Alternator Side Loading Problem
I am in the process of repowering my sailboat and I have estimated the power requirements using Nigel Calder's Boatowner's Mechanical and Electrical Manual. Unfortunately the side load on the engine's cranksaft pulley from the alternator for the house bank will be too great and would cause engine damage.
Nigel Calder, in his book, recommends eliminating side loading by "adding a stub shaft to the crankshaft, and adding a separate pillow block bearing to the stub shaft to absorb the side load of the alternator." I have my boat at Delta Marine in Seattle, however they have no idea how to go about doing this.
Does anyone have experience with this or with eliminating the side load from a large big block alternator?
Are there any plans or diagrams explaining this process?
Is there a kit out there that could help with this project?
Engine: Yanmar 3JH4E
Alternator: Ample Power 4300 Large Case P-Type KKK rated (example)
Thanks in advance for your help.
You'll probably need to go to a shop that specializes in engine work to get this done. I don't believe any stock marine service yard will have the skill or technical chops to do this sort of work.
The stub shaft, essentially extends the crank shaft past the interior of the engine block, IIRC, and then it goes into the pillow block bearing, and adds a lot of lateral support , allowing the crankshaft to handle the side load of the alternator.
In layman's terms, the way the crankshaft is right now, it is supported only on one side, and the load from the alternator is heavy enough to torque it out of alignment slightly, causing serious engine problems. The stub shaft allows the load from the alternator to be supported on both ends... preventing the torque from causing serious engine problems.
I've taken a look at the parts catalog for the yanmar here...
and it says there are 4 main bearings in a set... you've got to have one set at the front and the rear of the engine, thats 2, then, maybe one set each between cyls 1 and 2, then another between 2, and 3? if thats the case, your crank should be able to handle the load.
It looks as though you have a non-dedicated belt running the alternator from this picture....
If thats the case, I'm not sure a really hi-output alternator is the way to go on a single belt. The crank pulley looks to be about 180 deg. contact area, spreading the load out, but the contact area on the alt. pulley is pretty small.
heres the tech drawings
the optional 80 amp alt. mounts on the opposite side of the motor, that may help a bit, or, another solution may be to add a pulley to your crank, and use that alternative site to add a second alternator, If you've got the space.
The Balmar site has some thoughts on pulleys, belts and alt. sizes here...

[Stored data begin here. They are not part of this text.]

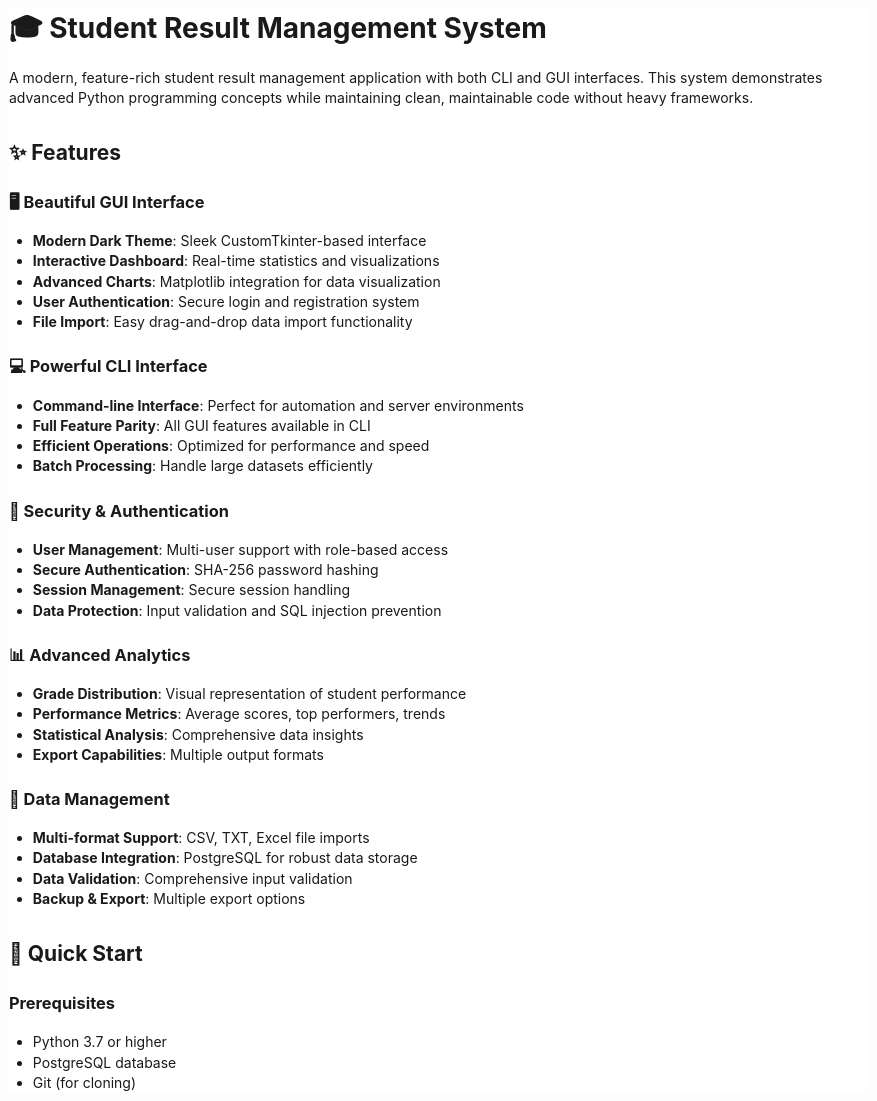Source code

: # 🎓 Student Result Management System

A modern, feature-rich student result management application with both CLI and GUI interfaces. This system demonstrates advanced Python programming concepts while maintaining clean, maintainable code without heavy frameworks.

## ✨ Features

### 🖥️ Beautiful GUI Interface

- **Modern Dark Theme**: Sleek CustomTkinter-based interface
- **Interactive Dashboard**: Real-time statistics and visualizations
- **Advanced Charts**: Matplotlib integration for data visualization
- **User Authentication**: Secure login and registration system
- **File Import**: Easy drag-and-drop data import functionality

### 💻 Powerful CLI Interface

- **Command-line Interface**: Perfect for automation and server environments
- **Full Feature Parity**: All GUI features available in CLI
- **Efficient Operations**: Optimized for performance and speed
- **Batch Processing**: Handle large datasets efficiently

### 🔐 Security & Authentication

- **User Management**: Multi-user support with role-based access
- **Secure Authentication**: SHA-256 password hashing
- **Session Management**: Secure session handling
- **Data Protection**: Input validation and SQL injection prevention

### 📊 Advanced Analytics

- **Grade Distribution**: Visual representation of student performance
- **Performance Metrics**: Average scores, top performers, trends
- **Statistical Analysis**: Comprehensive data insights
- **Export Capabilities**: Multiple output formats

### 💾 Data Management

- **Multi-format Support**: CSV, TXT, Excel file imports
- **Database Integration**: PostgreSQL for robust data storage
- **Data Validation**: Comprehensive input validation
- **Backup & Export**: Multiple export options

## 🚀 Quick Start

### Prerequisites

- Python 3.7 or higher
- PostgreSQL database
- Git (for cloning)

Another question to ask about this stub/pillow block installation. If your motor will be installed with isolation mounts, I would think that the normal vibration of the motor would cause wear and stress coming from the hard mounting of a remote pillow block as well, unless you iso mount that too. In addition, unless the stubshaft and mounting are in perfect rotational balance, thats going to add vibration as well.
Please keep in mind, I might be suffering from a cranial-rectal inversion.
The remote pillow block should be mounted to the engine block, at least in ideal cases, that way, any vibration or movement of the engine doesn't affect the alignment of the two with respect to each other.
Mithril, as sailingdog says, a stub shaft is really an extension of the main camshaft. It will NOT be cheap to have a machine shop fabricate that. As an alternative, you might (if space allows) remove the flywheel and have a machine shop fabricate a new flywheel with the stub shaft attached to that...still ain't gonna be cheap.
But I think Paul is more on the mark with his comments that adding a larger alternator on a single v-belt is just the wrong way to go. Once you hit 80-100 watts, an alternator v-belt slips so much that it is counterproductive. And using two belts (the old way to beat this) was an exercise in futility because unless you kept them matched, one always stretched more than the other, the load became uneven, and you're replacing belts again.
The new and more reliable way is to run the ribbed (serpentine style) belts for higher loads but that still doesn't help you with the shaft side load.
For that, the simplest solution is to use two smaller alternators, installed so they oppose each other and cancel out the side loads from each other. You may still need a custom double-pulley to make them fit, or some other machine work. Pulleys and shaft loads are all basic work for a machine shop, if you can take some pictures of the business end of your engine and stop by a machine shop in your area when things aren't frantic (not 8AM, not 4PM <G>) they'll often be able to give you some ideas. They may be able to install an idler pulley on the opposite side from the (one) alternator, to take up some of the side load.
But if the machine work gets too expensive...sometimes a genset makes a more effective solution. Or a wind generator, or solar.
The idea of using two alternators is a pretty good one. It has several major benefits, provided you have the space to do it properly.
First, it provides an easy way to get the power without the cost of the custom machine work.
Second, it provides some redundancy—if one goes, the second will probably still work, albeit, providing a lower amount of charging.
I personally prefer solar, as there are no fuel costs associated with it.